Selon un haut responsable policier, “une centaine” d’islamistes radicaux sont dans le collimateur. Dix-neuf personnes, dont trois femmes, ont été interpellées : cinq en Ile-de-France, quatre dans la région nantaise, quatre également dans l’agglomération lyonnaise et autant en Provence-Alpes-Côte d’Azur et deux à Toulouse.

Selon Claude Guéant et Nicolas Sarkozy, ce coup de filet a conduit à la saisie d’armes, notamment des kalachnikov. Ce serait en particulier le cas sur le lieu de l’interpellation de Mohammed Achamlane, a affirmé une source policière.

“Coup de filet électoraliste”

Tandis que le Front national a jugé que cette opération “s’apparentait à un coup de filet électoraliste”, Claude Guéant a refusé d’y voir une “opération de communication” après les critiques visant la Direction centrale du renseignement intérieur (DCRI) pour sa surveillance de Mohamed Merah. Cette opération a été menée par la DCRI et la section antiterroriste (SAT) de la police judiciaire parisienne qui agissaient sur commission rogatoire des juges antiterroristes parisiens Nathalie Poux et Marc Trévidic dans le cadre d’une information judiciaire pour association de malfaiteurs en vue de préparer des actes de terrorisme ouverte début mars. L’enquête préliminaire avait été ouverte en octobre 2011 sur des renseignements de la DCRI, a-t-on précisé.

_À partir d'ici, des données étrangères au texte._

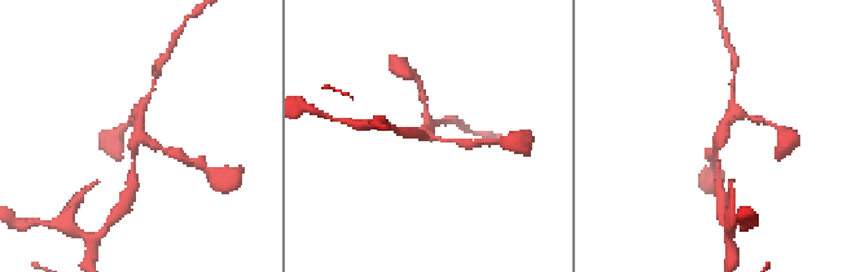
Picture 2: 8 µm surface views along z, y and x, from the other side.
Show: 3d 3.5 µm at (430, 133) of picture 2.

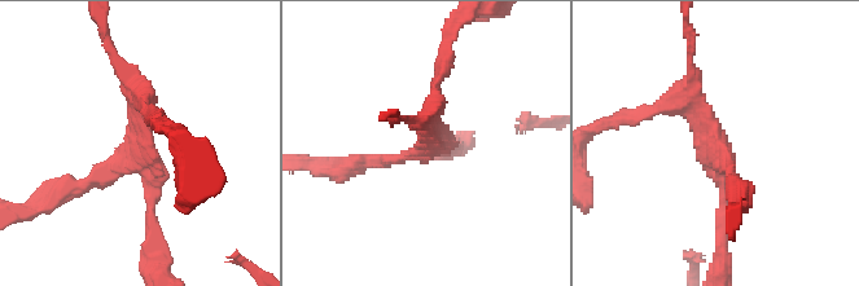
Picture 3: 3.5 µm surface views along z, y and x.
Show: em xy step 1 (tint) at (719, 152) of picture 3. 4 arms meet here; the arms are 150, 150, 200, 200 nm wide.

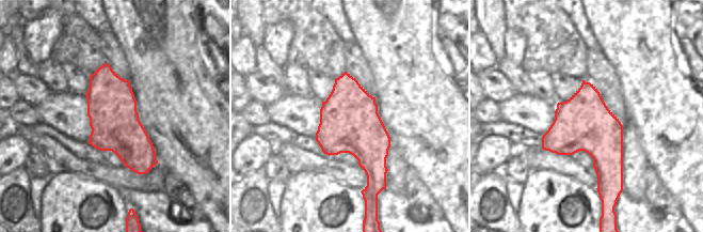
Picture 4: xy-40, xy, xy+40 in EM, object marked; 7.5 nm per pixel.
Skip. It runs along (153, 230), (158, 175), (122, 71) in picture 3; continuous, no second cell.

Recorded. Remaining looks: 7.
Show: 3d 3.5 µm at (546, 385) of picture 1. Thin neck.

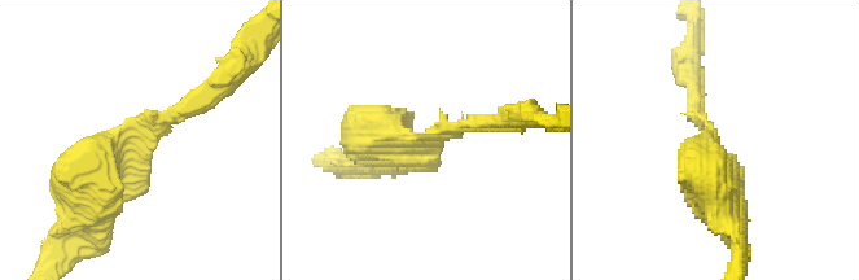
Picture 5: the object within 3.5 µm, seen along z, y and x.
Show: em xy step 3 (tint) at (712, 133) of picture 5. Need the tissue.

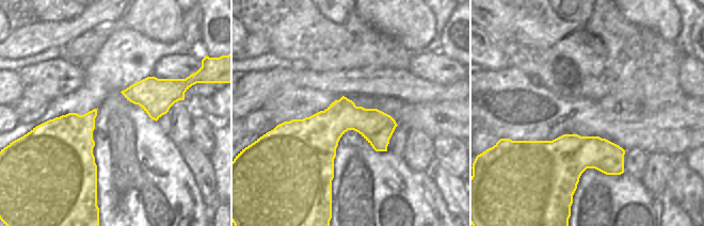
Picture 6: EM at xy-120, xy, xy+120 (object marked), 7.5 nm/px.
Skip. All the same cell.

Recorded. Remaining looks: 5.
Show: 3d 3.5 µm at (940, 318) of picture 1. Side arm on a straight run.

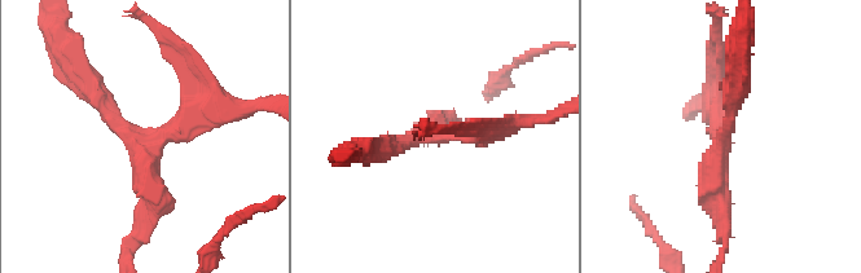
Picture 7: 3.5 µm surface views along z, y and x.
Show: em xy step 1 (tint) at (721, 138) of picture 7. 3 arms meet here; the arms are 200, 200, 300 nm wide; shape alone is not enough.

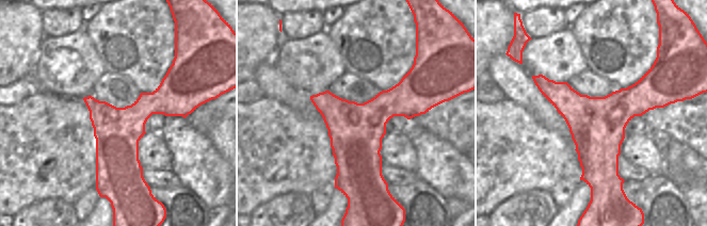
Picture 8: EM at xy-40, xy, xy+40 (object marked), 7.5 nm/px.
Skip. It runs along (382, 149), (474, 132) in picture 7; one cell here.

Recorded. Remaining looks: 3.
Show: 3d 3.5 µm at (215, 40) of picture 1. Branch point.

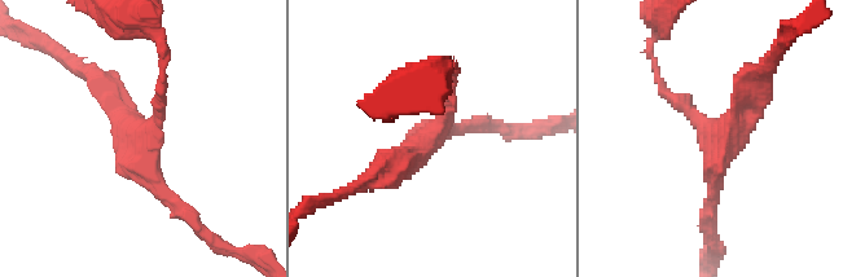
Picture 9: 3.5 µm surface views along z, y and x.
Show: em xy step 5 (tint) at (138, 143) of picture 9.

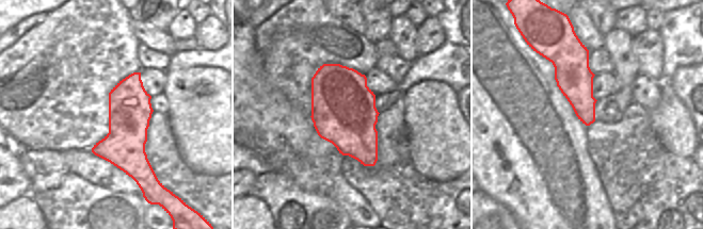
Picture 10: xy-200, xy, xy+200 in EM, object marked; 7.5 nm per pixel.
Show: em xy step 2 (tint) at the same point. Cut it another way.

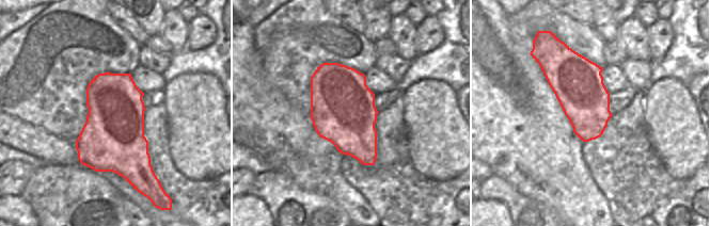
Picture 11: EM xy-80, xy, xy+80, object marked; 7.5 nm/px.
Skip. The object is 480 nm wide here; it runs along (187, 214), (96, 82) in picture 9; continuous, no second cell.

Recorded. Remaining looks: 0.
Finish: no edits; the rest is unchecked.

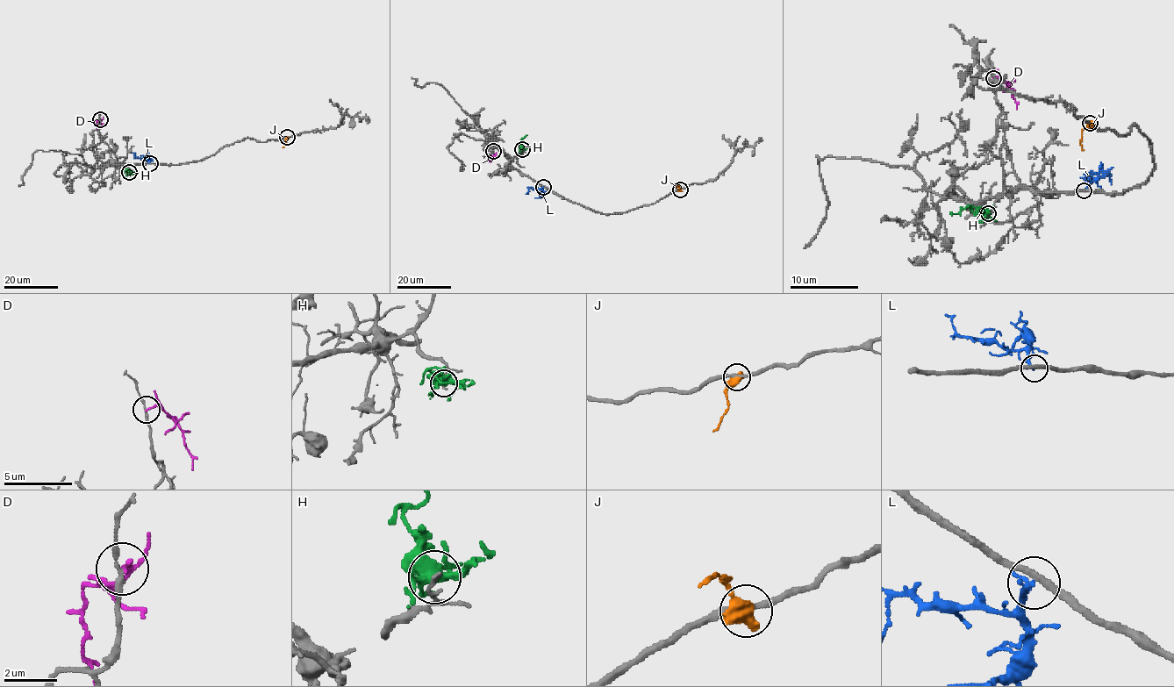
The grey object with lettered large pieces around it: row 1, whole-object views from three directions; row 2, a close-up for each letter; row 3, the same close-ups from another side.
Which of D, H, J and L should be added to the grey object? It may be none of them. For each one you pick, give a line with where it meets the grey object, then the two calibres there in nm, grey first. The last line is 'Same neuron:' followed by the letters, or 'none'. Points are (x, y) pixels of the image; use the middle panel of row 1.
Same neuron: none

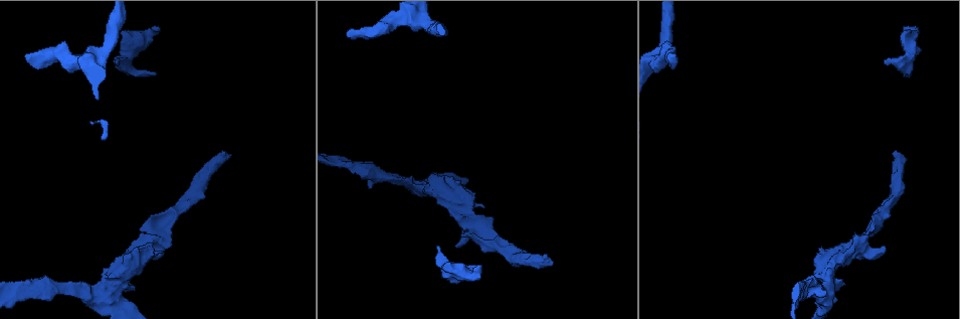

Quand il l’avait dissous, Claude Guéant avait accusé Forsane Alizza de vouloir former ses sympathisants à la lutte armée, de porter “atteinte aux principes républicains” et de vouloir “le règne de l’islam” en France. Son leader Mohammed Achamlane avait démenti toute dimension violente de son mouvement, surtout adepte des actions spectaculaires.

Sur son site, depuis fermé, le groupuscule affirmait toutefois : “Notre organisation prend de l’ampleur et nous avons besoin de main d’oeuvre fissabililah (ndlr: “sur le chemin d’Allah”). Nous recherchons toutes sortes de compétences mais surtout des soldats !”. Interrogé par l’AFP au moment de la dissolution, Mohammed Achamlane, qui se fait appeler Abou Hamza, avait alors prévenu qu’il n’excluait pas la lutte armée à l’avenir : “C’est possible, si l’islamophobie s’intensifie de jour en jour.”

Ces interpellations interviennent au lendemain de l’inhumation de Merah en banlieue toulousaine, en présence d’une trentaine de jeunes de son quartier et en l’absence de la famille du tueur au scooter. Merah avait été tué le 22 mars au terme de 32 heures de siège par le Raid de l’appartement toulousain où il s’était retranché.

Son frère aîné, Abdelkader Merah, 29 ans, figure connue à Toulouse de l’islamisme salafiste radical, a été mis en examen et écroué, soupçonné de complicité dans ces assassinats. Sans qu’il soit mis en examen, son nom était apparu dans l’enquête qui avait conduit au démantèlement en 2007 d’une filière d’acheminement de jihadistes en Irak.